Des populations de plus en plus exposées aux pollutions de l’air
Or à l’heure actuelle, rien n’est fait pour lutter contre ce phénomène. Au contraire, dans les programmes de santé publique, la question de la pollution de l’air reste très secondaire. Concrètement, avec l’étalement urbain et des programmes d’aménagements encore largement structurés autour de la voiture, la dépendance à des modes de transports polluants s’accentue d’année en année. La France par exemple a gagné près de 100 000 km de routes entre 1995 et 2013, dont près de 3 000 km d’autoroutes. Dans le même temps, la taille du réseau ferré et du réseau de transports en commun a baissé globalement.
La population est de plus en plus dépendante de la voiture. Et surtout : rien n’est fait pour diminuer cette dépendance. Au contraire, les moindres efforts publics pour réduire l’usage de la voiture se soldent par des critiques virulentes de la population, à l’image des récentes décisions d’Anne Hildalgo de fermer certaines zones de Paris à la circulation.
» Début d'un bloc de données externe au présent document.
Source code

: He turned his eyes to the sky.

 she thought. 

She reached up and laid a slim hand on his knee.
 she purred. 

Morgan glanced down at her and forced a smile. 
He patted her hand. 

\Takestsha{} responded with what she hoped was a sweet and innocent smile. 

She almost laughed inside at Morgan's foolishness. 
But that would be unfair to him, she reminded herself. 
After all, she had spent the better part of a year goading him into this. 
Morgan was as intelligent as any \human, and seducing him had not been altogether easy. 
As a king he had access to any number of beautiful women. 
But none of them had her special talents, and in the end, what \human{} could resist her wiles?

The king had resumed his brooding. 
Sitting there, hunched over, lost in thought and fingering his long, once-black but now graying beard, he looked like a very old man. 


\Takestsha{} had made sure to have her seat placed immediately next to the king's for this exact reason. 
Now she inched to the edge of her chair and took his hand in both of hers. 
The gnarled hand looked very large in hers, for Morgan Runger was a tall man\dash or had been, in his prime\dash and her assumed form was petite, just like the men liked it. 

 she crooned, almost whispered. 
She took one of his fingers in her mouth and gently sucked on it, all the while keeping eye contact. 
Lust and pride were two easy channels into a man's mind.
Mathématiquement, le pourcentage de la population qui habite dans une zone à fort trafic routier augmente… Et donc les populations sont de plus en plus exposées.
En réalité, pour prendre à bras le corps ce problème, il faudrait proposer un modèle d’aménagement urbain différent, moins concentré sur la voiture et sur ses dérivés. Il faudrait en quelque sorte repenser totalement la ville pour l’adapter à la transition écologique. Le problème c’est qu’aujourd’hui une grande partie de nos activités et de nos vies en général dépendent de notre capacité à nous déplacer, et notamment en voiture. Il est donc difficile d’envisager que l’on puisse rapidement diminuer les taux de pollution de l’air liées au trafic routier…
Et pourtant, c’est sans doute l’une des mesures qui aurait le plus d’impact en terme de santé publique et d’environnement aujourd’hui. Reste à trouver un projet de société porteur autour de cette idée, et étant donné la place que l’écologie prend dans le débat politique aujourd’hui, ce projet semble encore une lointaine utopie.